**Prompt A**
Check each statement against the Ottolenghi article below. Answer yes or no, and quote the words from the article that decide it.
(i) Ottolenghi co-wrote "Ottolenghi Simple" with Tara Wigley and Esme Howarth.
(ii) An orange S marks recipes that can be made ahead.
(iii) Ottolenghi says he has felt guilty about the length of his recipes.
**Prompt B**
The Ottolenghi article below explains several letters of the word "simple" as recipe symbols. List every one of them with the meaning the article gives.
**Prompt C**
Answer these from the Ottolenghi article below:
(i) In what city is Ottolenghi based?
(ii) How long does the lamb shoulder he mentions take?
(iii) To how many ingredients did he limit his recipes?

(Supplied text begins)

How To Cook The Ottolenghi Way
“One person’s idea of cooking simply is the next person’s culinary nightmare.”
This according to Yotam Ottolenghi, the Israeli-born, London-based chef and cookbook author whose vegetable-and-spice-forward recipes — in popular books including “Plenty” and “Jerusalem” — are widely considered to be as delicious as they are complicated.
What, then, does Ottolenghi know from cooking simply?
“I’ve seen all the raised eyebrows in relation to the length of some of my recipes or the amount of herbs I’m requiring to be picked,” he told me. “I’ve never felt guilty about this, though. I love herbs and I love the idea of my food being associated with celebration — but, of course, the ability to give home cooks an Ottolenghi cookbook for the everyday, as well as the celebration, is a really exciting thing.”
“Ottolenghi Simple,” which he co-wrote with Tara Wigley and Esme Howarth, is that book.
“And, no, for anyone wondering, ‘Ottolenghi Simple’ is not a contradiction in terms!” he writes in the new book’s introduction. Not only does the chef acknowledge that “simple” means different things to different people, he also notes that for him, it’s “being able to stop at my grocery store on the way home, pick up a couple of things that look good and make something within 20 or 30 minutes of getting home.” For his husband, Karl, the other hand, it means that if they’re having friends for the weekend, “he’ll want to spend a good amount of time beforehand, prepping and cooking as much as he can so that very little needs to be done when our guests are around.”
Ottolenghi organizes the new book entirely around that principle, with each character in the word “simple” representing a different type of simplicity and showing up as a symbol at the top of corresponding recipes: An orange S means “short on time”; a green M means “make ahead”; a blue P is for “pantry,” meaning the recipe is made mostly from ingredients you probably already have on hand.
For those looking for five-ingredient, 20-minute meals, however, this may not be the right book.
“There are recipes we’ve managed to get in under the ‘Ottolenghi simple’ radar that would not be in other ‘simple’ books,” he said. “Things like a five-hour lamb shoulder, for example: This is simple in terms of being an ‘L’ (Lazy: ie, you can leave it in the oven and get on with something else), but not if you only understand ‘simple’ to mean Monday night, 20 minutes, two leeks and four eggs (in which case look at recipe number one in the book!).”
The “Ottolenghi way” is about abundance, bounty, freshness and surprise — and he’s not about to sacrifice any of those for simplicity’s sake. “This was the big revelation to me: that there was no compromise on flavor or texture or layers in any of the dishes,” he said. “There is not one recipe in the book which feels like a compromise.”
That couldn’t have been easy. “At first I thought it was going to be a real challenge — limiting my recipes to 10 ingredients or less!” he said. “But it very quickly became a liberation. It was strangely freeing, knowing there were all these places I couldn’t go. It focused the mind.”

(Supplied text ends)
(Information shown begins)

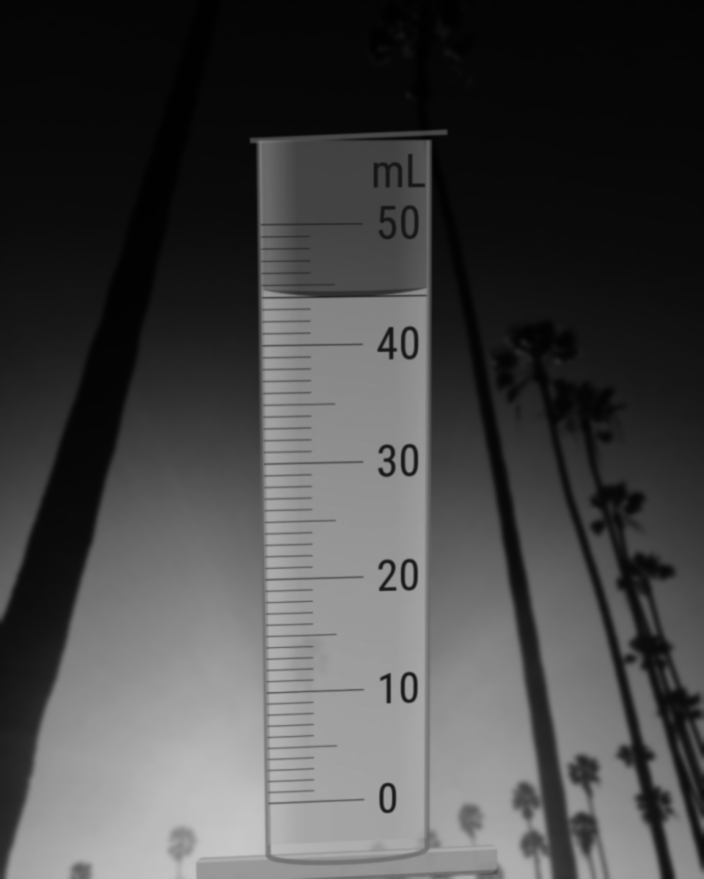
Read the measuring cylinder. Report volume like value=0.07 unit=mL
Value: value=44 unit=mL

(Information shown ends)

**Task output A**
(i) Yes: "“Ottolenghi Simple,” which he co-wrote with Tara Wigley and Esme Howarth, is that book."
(ii) No: "An orange S means “short on time”"
(iii) No: "I’ve never felt guilty about this, though."

**Task output B**
S: short on time
M: make ahead
P: pantry
L: Lazy

**Task output C**
(i) London
(ii) Five hours
(iii) 10 ingredients or less